Woman crouching down with a kitchen set outside tent in Cameroon
In Cameroon, Esther reflected: ‘I hope that the situation can change one day, because I do not know what kind of world my children and grandchildren will live in when I am no longer there.’

 

3. Work together

We have one planet and no country can escape the consequences of global inaction. We need our global leaders to work together and prioritise resilience-building. As Professor Huq suggested, little will be achieved without working together.

International cooperation has the power to achieve so much. Governments must work together to share technology, knowledge and experience across borders.

 

We owe it to every generation – present and future – to make bold decisions at COP27 and follow up with action from community to community, and nation to nation.

In the wake of a disaster, none of that learning, resilience and progress can happen without everyone having a secure place to recover. Because when you have a home, hope follows.

Join the fight against climate injustice. 
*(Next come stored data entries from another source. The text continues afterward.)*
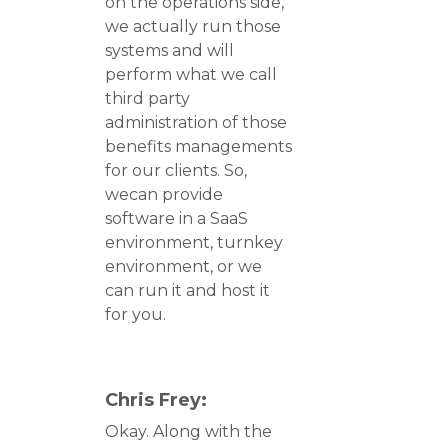
on the operations side,
we actually run those
systems and will
perform what we call
third party
administration of those
benefits managements
for our clients. So,
wecan provide
software in a SaaS
environment, turnkey
environment, or we
can run it and host it
for you.
Chris Frey:
Okay. Along with the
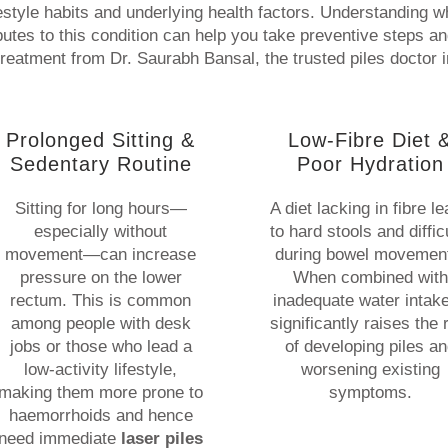
festyle habits and underlying health factors. Understanding w
butes to this condition can help you take preventive steps a
treatment from Dr. Saurabh Bansal, the trusted piles doctor i
Prolonged Sitting &
Low-Fibre Diet 
Sedentary Routine
Poor Hydration
Sitting for long hours—
A diet lacking in fibre l
especially without
to hard stools and diffic
movement—can increase
during bowel movemen
pressure on the lower
When combined with
rectum. This is common
inadequate water intake,
among people with desk
significantly raises the 
jobs or those who lead a
of developing piles a
low-activity lifestyle,
worsening existing
making them more prone to
symptoms.
haemorrhoids and hence
need immediate
laser piles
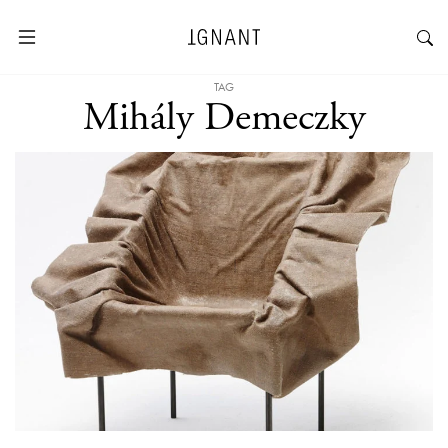
TAG
Mihály Demeczky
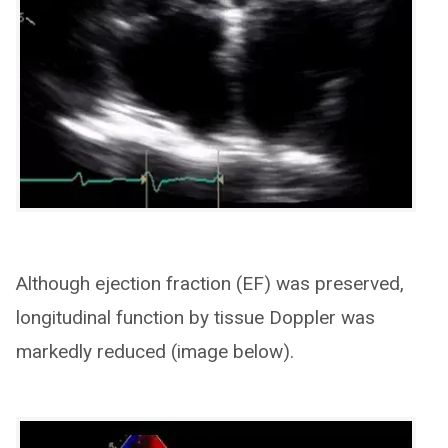
Although ejection fraction (EF) was preserved,
longitudinal function by tissue Doppler was
markedly reduced (image below).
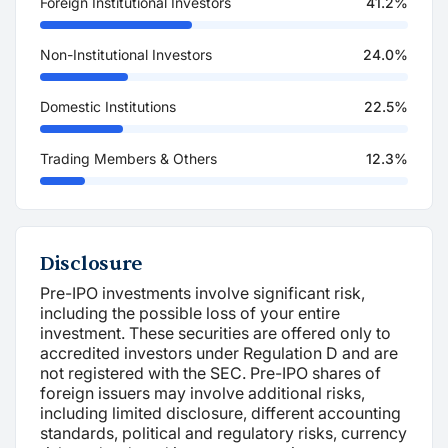
Foreign Institutional Investors
41.2%
Non-Institutional Investors
24.0%
Domestic Institutions
22.5%
Trading Members & Others
12.3%
Disclosure
Pre-IPO investments involve significant risk,
including the possible loss of your entire
investment. These securities are offered only to
accredited investors under Regulation D and are
not registered with the SEC. Pre-IPO shares of
foreign issuers may involve additional risks,
including limited disclosure, different accounting
standards, political and regulatory risks, currency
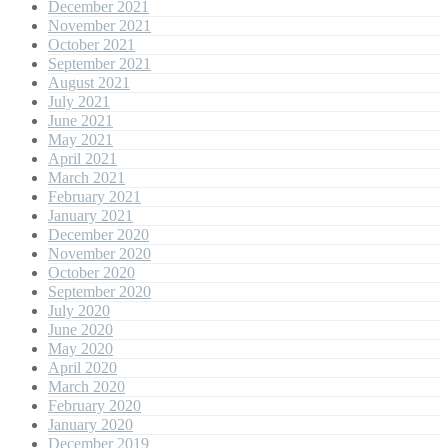
December 2021
November 2021
October 2021
September 2021
August 2021
July 2021
June 2021
May 2021
April 2021
March 2021
February 2021
January 2021
December 2020
November 2020
October 2020
September 2020
July 2020
June 2020
May 2020
April 2020
March 2020
February 2020
January 2020
December 2019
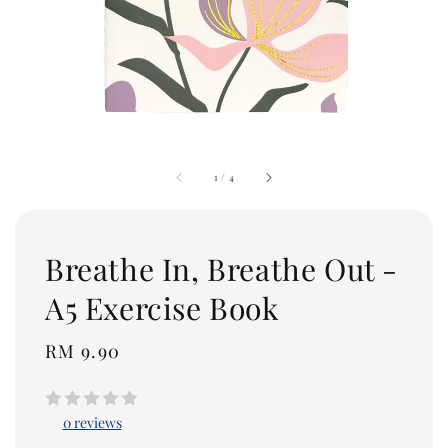
1
/
4
Breathe In, Breathe Out -
A5 Exercise Book
Regular
RM 9.90
price
0 reviews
Sign our COP27 petition now

Quick facts about COP27

What is COP27?

COP27 is this year’s United Nations climate change conference. 
For nearly three decades the UN has been bringing together leaders from almost every country in the world for global climate summits – called COPs – which stands for ‘Conference of the Parties’. In that time climate change has escalated to a global priority.

When is COP27?

COP27 is taking place from Sunday, November 6, 2022 – Friday, November 18, 2022.

Where is COP27?

This year, the UK is hosting the COP27 conference in Sharm el-Sheikh, Egypt.

What does COP27 mean?

COP27 stands for Conference of the Parties. COP27 is the 2022 UN climate change conference.